自分の非力を合理化するため?もあって、もう、何年も、ただのアムネスティの会員をしています。
送られてきたチラシをみて、この手の(書き損じはがきを現金に替えて寄付します)活動はずっとあったけれど、この「箱」はなんだか展開可能?とも思いました。

チャリポンっていうの。

普通にアムネスティがいうように、読み終えた本を投函して、こちらのスタッフが古本屋さんに送る。その箱の隣に、地球上のどこかの誰かにメッセージが送れるようになったらどうだろう? この箱ととても似た箱を隣に置いて、どこに届き、お金に変わり、誰かの助けになるかもしれない本に込めるように、メッセージを募集したらどうだろう。

香港の人々、殴られる若者、裸足で逃げ惑う子供達、難民キャンプで生きる子供達を応援するための本、そして、その本をどんな気持ちを込めて投函したのかも、もう一つの箱に投函してもらったらどうだろう?

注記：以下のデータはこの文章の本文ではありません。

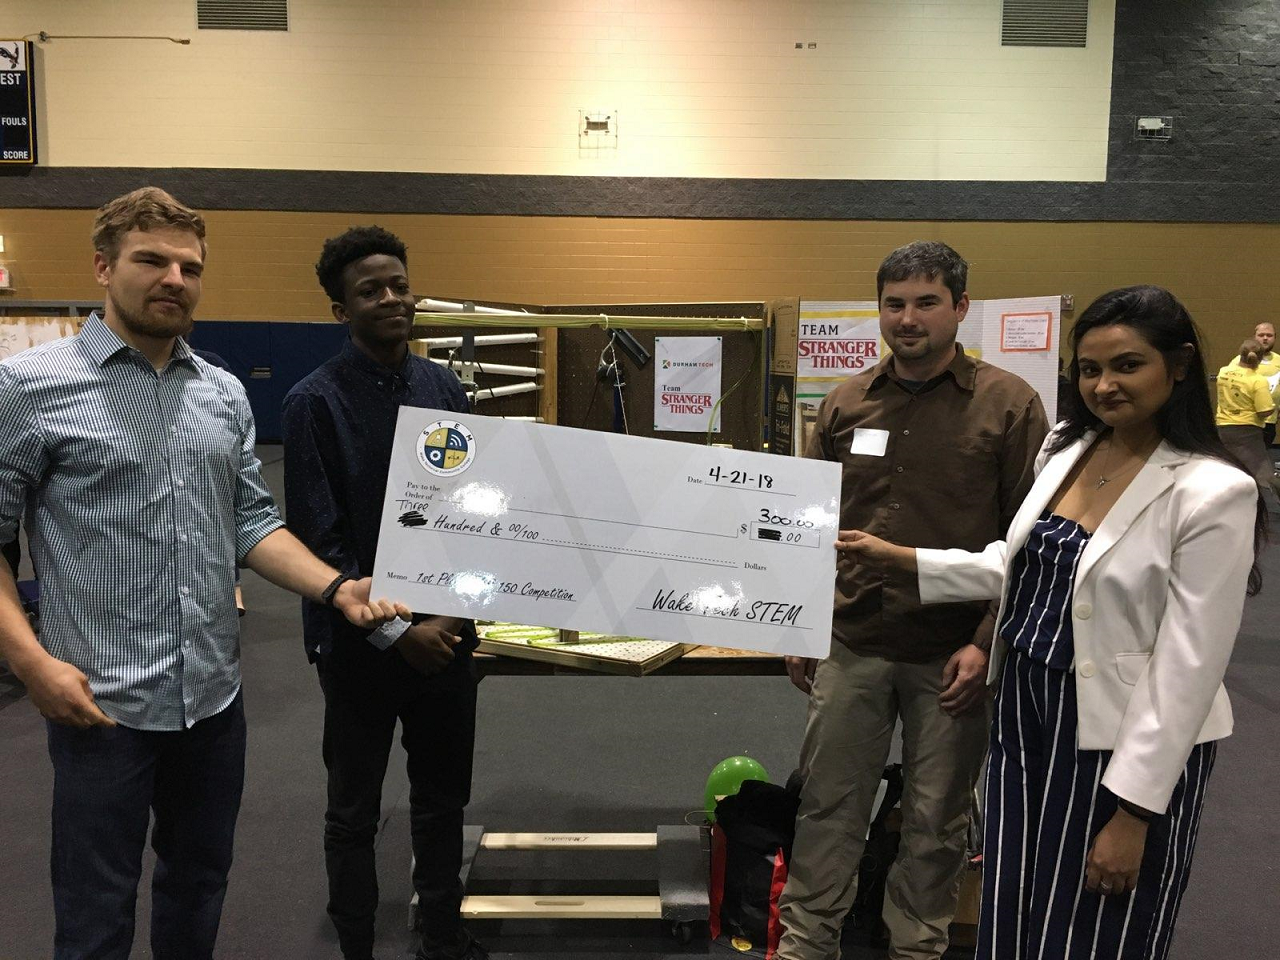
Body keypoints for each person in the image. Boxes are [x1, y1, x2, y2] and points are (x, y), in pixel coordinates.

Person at [0, 187, 408, 960]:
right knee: (95, 915)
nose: (174, 280)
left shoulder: (220, 393)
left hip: (213, 702)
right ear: (102, 266)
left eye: (190, 266)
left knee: (199, 888)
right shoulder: (30, 388)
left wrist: (334, 586)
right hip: (100, 703)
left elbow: (250, 521)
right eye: (151, 260)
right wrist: (33, 665)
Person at [839, 285, 1265, 960]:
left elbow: (1190, 665)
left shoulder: (1214, 490)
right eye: (1090, 369)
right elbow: (1025, 569)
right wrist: (902, 559)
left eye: (1128, 366)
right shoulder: (1068, 450)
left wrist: (1134, 813)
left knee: (1097, 927)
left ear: (1179, 367)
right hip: (1023, 716)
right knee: (1013, 908)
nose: (1104, 385)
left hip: (1121, 738)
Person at [776, 240, 1049, 960]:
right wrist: (801, 625)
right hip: (853, 641)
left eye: (926, 302)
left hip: (953, 655)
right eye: (894, 303)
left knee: (935, 820)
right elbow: (808, 523)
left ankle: (916, 947)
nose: (908, 318)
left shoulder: (1010, 405)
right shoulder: (844, 403)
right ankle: (808, 943)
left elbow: (1029, 544)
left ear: (960, 307)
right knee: (827, 806)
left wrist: (986, 641)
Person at [281, 226, 485, 960]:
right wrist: (401, 633)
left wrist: (453, 618)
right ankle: (358, 946)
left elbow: (473, 516)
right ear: (341, 310)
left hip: (448, 640)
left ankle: (441, 930)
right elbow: (318, 543)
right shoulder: (313, 404)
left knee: (442, 801)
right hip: (360, 648)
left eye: (399, 283)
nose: (393, 298)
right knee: (354, 812)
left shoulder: (442, 387)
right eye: (372, 290)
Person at [1216, 338, 1277, 493]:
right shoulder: (1257, 380)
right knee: (1266, 476)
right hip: (1247, 432)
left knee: (1229, 468)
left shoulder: (1223, 372)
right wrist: (1273, 406)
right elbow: (1263, 411)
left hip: (1223, 428)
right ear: (1261, 358)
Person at [1226, 322, 1280, 446]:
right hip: (1245, 422)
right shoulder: (1239, 361)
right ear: (1254, 337)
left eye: (1269, 335)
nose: (1265, 338)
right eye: (1261, 335)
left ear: (1275, 338)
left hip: (1269, 422)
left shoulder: (1279, 361)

週に一度、この箱の中に込められたメッセージをこの場所でアップしてみようか。
まだ、届かない(箱が届いたら、ちゃんとアムネスティのルール通りに設置します)箱が届いたら、古本を募集しつつ、そこに込められた何かを隣の箱に投函してもらい、週に一度、ギャラリーの壁かこのページか、アップしていこうかなと思います。

乞うご期待???

  • MiyashitaMiho
  • プロジェクト準備

2019-08-29

08:04

本年度から始まるもう一つのプロジェクト「越境」。
境を超えることを考えるといろんな境目が身のまわりにあるね。
国境も隣地境界もあなたと私を隔てる皮膚も。
と考えると、闇雲に超えなくてもいいし、超えられないね。

すべからく超えればいいわけではないけれど、でも、その向こうになにがあるのか、そのものはどんな面持ちでそこに立っているのか。
見えないものへの想像力をどのように発動させることができるのか?

親しみをもって想像すると。
相手に対する信頼を持つことと。

を、キーワードに。わからなさのグラレーション、網目にどのように想像力を持って近寄るか、想像力を身体化するか?

オーストラリア在住の呉夏枝さんをゲストに、本年度はまず海外に出自を持つ人たちを交えたWSを、11月の上旬に行います。